If you follow climate policy in Canada, there’s a good chance you already know the name Andrew Leach. The Edmonton-based associate professor is an energy and environmental economist at the University of Alberta. He also chaired the panel whose recommendations underpinned Alberta’s Climate Leadership Plan. But you may know Leach best for his Twitter account, where he tweets about many (often policy-related) things—including a new solar panel system mounted on the roof of his garage. We recently spoke with Leach to find out how his system is working out, what it cost him, and what you should know before installing your own.
First of all, tell us about your new solar panel system.

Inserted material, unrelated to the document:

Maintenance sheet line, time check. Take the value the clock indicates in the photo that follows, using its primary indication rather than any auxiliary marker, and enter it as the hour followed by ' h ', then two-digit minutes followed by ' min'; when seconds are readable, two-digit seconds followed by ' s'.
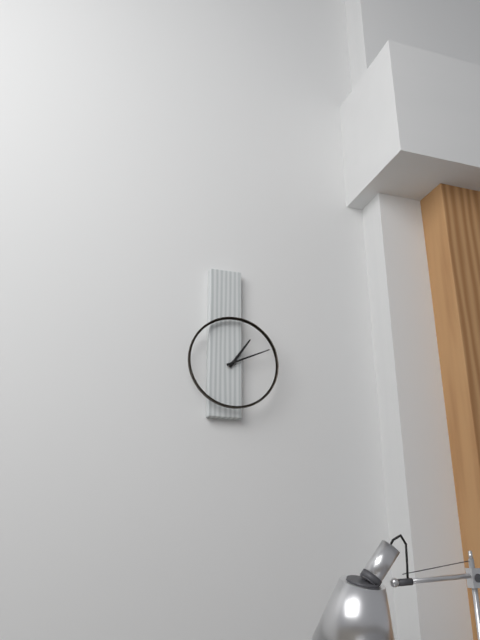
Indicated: 1 h 11 min
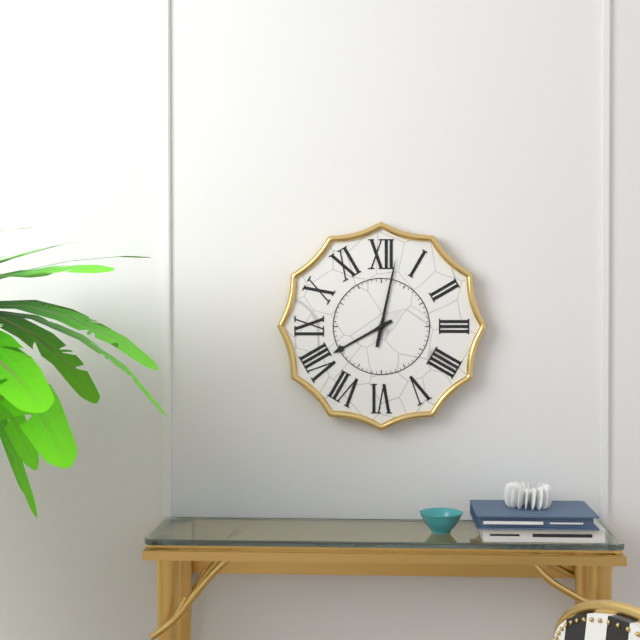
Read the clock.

The system’s brand new. We just installed it in the last couple weeks. It’s 7.6 kilowatts, which should generate somewhere between 9,000 and 10,000 kilowatt hours a year and offset our historical electricity use basically exactly—we might be a little over. We’re basically at the maximum size we could permit for Edmonton, and it’s on a south-facing garage roof that was purpose-built for it by the previous owners of our house, so we benefited from that.
How much did it cost you?
The net price was between $13,000 and $14,000. That’s after the [Alberta] government’s rebate. The rebate covers 30 per cent.
Will it eventually pay for itself, and if so, when?

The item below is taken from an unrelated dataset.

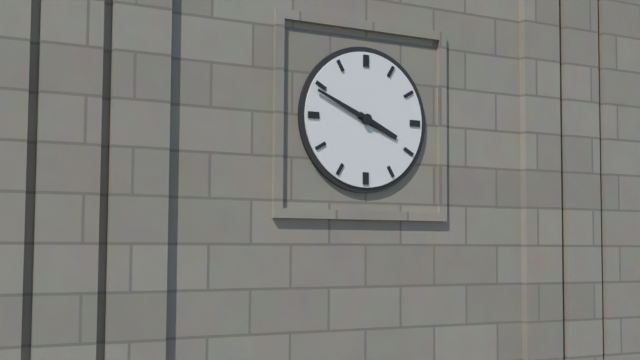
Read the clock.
3:49
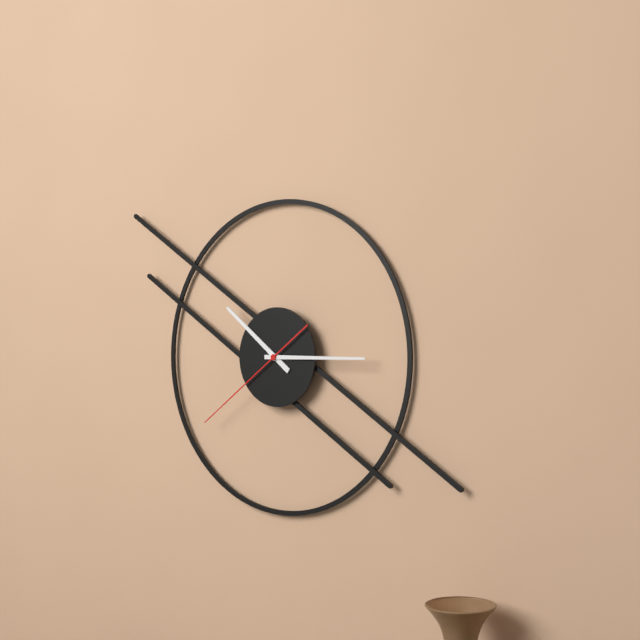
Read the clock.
10:15:39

It depends a lot on what happens both with Alberta power prices and pricing policy. If everything stayed as it is today… it would probably be around a 15-year full payback, and then over the life of the panels, you’d expect to make a four or five per cent return on your investment.
What happens to electricity you’re generating but not using?
It’s a grid-connected system. During the hours when our system is generating more than we’re using, it flows back to the grid, and the hours where we’re using more than the system’s generating, it flows from the grid to us. The new power meters measure both ways, so you get a credit for what you send back to the grid, and you pay for what you receive from the grid.
Could you then, say, turn your solar system into a business by generating far more electricity than you need and selling it to the grid?
Currently, under the Micro-Generation Regulation, you’re not allowed to do that, so you cannot oversize your system. That may come up when you look at building-integrated solar like Tesla’s solar roof, if you want to cover your entire roof with solar panels. You’d end up with significant generation. As you move into that kind of role, we need to revaluate how we price access to the grid and such things.
But even with solar, there are significant returns to scale in building very large installations. Putting multiple 7.6-killowatt systems like mine on garage roofs would be more expensive than putting them all on one community hall roof. Three community hall roofs would be more expensive than putting a system three times the size on the roof of a Walmart. Putting a system on three Walmarts or 10 Walmarts would be more expense than a solar farm on a farmer’s field. We haven’t gotten away from the idea that there are returns to scale in energy generation.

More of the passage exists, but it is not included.